With the aim of paying drivers faster, Uber launched a scheme called Flexpay in some countries, which enabled drivers to tap a ‘pay-me-now’ app on their phone, although this could still involve several days’ wait, depending on the efficiency of the clearing system.

“That eventually evolved into something we call Instant Pay, although currently this is available only in the US,” says Wegner. “Up to five times per day, seven days a week, a driver can elect to get paid. Within a millisecond, whatever funds they’ve earned to that point automatically get transferred to a debit card account, so that they can swipe their card at a gas station or get the money out of an ATM immediately.

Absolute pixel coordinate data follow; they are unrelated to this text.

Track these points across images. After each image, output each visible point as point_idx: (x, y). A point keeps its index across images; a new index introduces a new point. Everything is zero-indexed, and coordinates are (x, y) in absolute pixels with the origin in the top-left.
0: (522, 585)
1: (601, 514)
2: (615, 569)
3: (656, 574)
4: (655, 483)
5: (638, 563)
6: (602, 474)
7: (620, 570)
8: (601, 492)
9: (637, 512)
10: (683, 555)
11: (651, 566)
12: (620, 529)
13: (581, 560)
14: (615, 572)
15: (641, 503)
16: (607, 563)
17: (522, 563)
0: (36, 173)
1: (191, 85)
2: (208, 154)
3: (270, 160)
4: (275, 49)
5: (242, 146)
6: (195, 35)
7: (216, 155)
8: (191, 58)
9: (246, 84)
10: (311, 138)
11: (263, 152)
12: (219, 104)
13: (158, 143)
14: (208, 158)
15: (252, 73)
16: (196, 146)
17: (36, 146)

“It’s a real game-changer for many drivers. Uber’s not just disrupting the transportation space but some of the predatory lending practices seen in the US. They no longer have to rely on that if they need cash.”

David Tao, Uber

Colleague Tao says that the group had to review its payments systems and develop a whole new infrastructure. “When you’re doing this many payments– over four million a week – you can’t just log in to a bank portal to individually type each one.”

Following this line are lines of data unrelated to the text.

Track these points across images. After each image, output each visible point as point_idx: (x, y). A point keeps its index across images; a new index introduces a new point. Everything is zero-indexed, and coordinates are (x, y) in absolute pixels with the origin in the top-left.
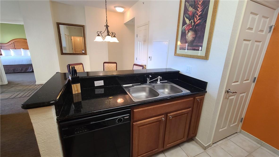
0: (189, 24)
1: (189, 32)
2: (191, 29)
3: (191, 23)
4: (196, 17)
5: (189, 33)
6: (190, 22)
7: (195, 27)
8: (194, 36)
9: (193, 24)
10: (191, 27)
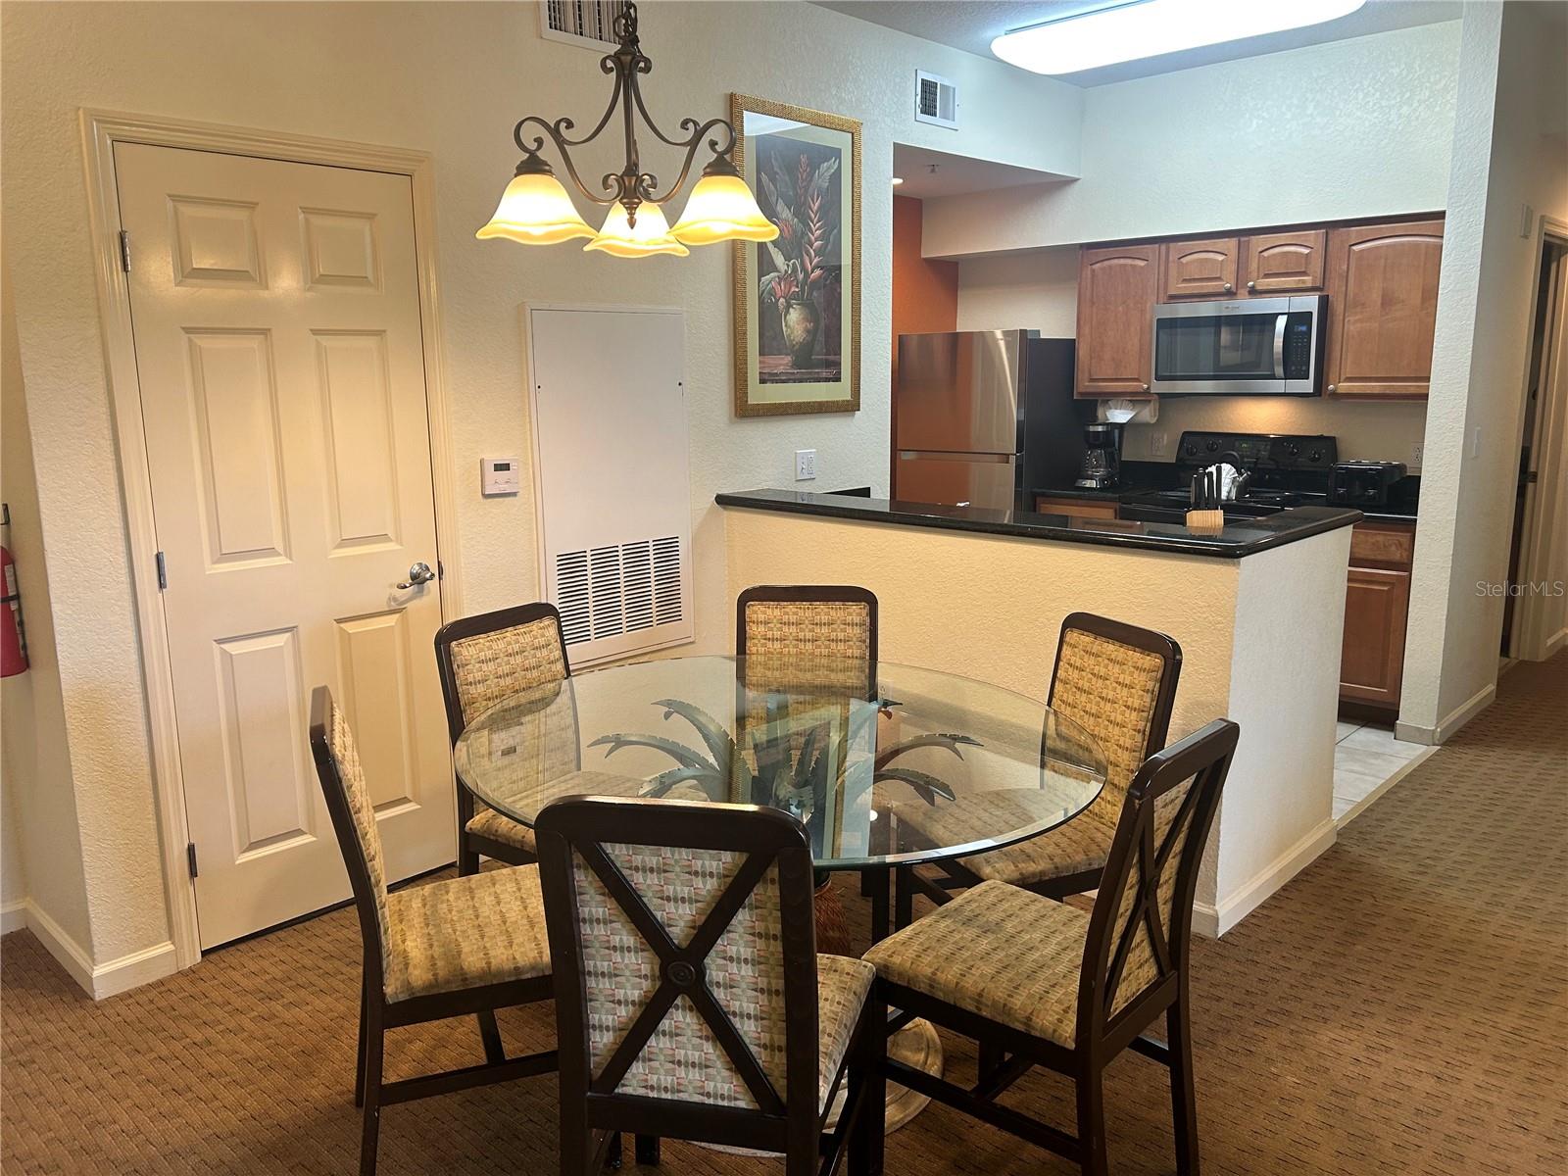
0: (786, 272)
1: (789, 306)
2: (795, 297)
3: (795, 270)
4: (809, 254)
5: (791, 310)
6: (788, 265)
7: (810, 293)
8: (810, 326)
9: (801, 276)
10: (797, 290)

“You have to find a way to follow this whole flow, one where we collect the beneficiary details, store them – making sure to comply with privacy rules – combine them with what we owe to our drivers and send it to the bank as some sort of payment instruction.”

Meeting these challenges has been the making of Uber’s treasury department, which has taken on much of the work for which it previously relied on the group’s engineering and product divisions and developing expertise in everything from XML files to user acceptance testing (UAT) when working with banks.

“We worked very closely with engineering and product, who didn’t want to block or stop any of the things we were doing,” says Tao. “They understood why we were doing it.

“We got together and asked how we could have treasury own and manage its own road map, its own prioritisation and its own resources and this is how we came to create and use our own self-service tools.”

Over the fourth quarter of 2017 and the first half of 2018, Uber’s treasury team transitioned over 20 countries to new payment methods and/or banks. Swiftly resolving clearing system concerns, the division delivered annualised savings of $5 million that will grow to $10 million-plus by Q4.

Drivers are paid faster, while lifting fees previously assessed to them have been eliminated. Treasury has also made ‘dual rails’ a reality in Uber’s major markets. Dual rails allows the group to split payment volumes between two different banks in the same country. Treasury is empowered to immediately address quality issues and negotiate pricing well after a contract is signed.

With Uber’s volumes still doubling in many markets and new business expanding globally, this type of flexibility is priceless. Dual rails also opens the door to “dynamic routing” which allows splitting transactions by multiple criteria, for even greater efficiency.

As the company diversifies further into logistics, food delivery and self-driving cars – and the prospect of a $100 billion-plus IPO on the horizon – the work of Wegner and Tao’s team will stand Uber in good stead for the future.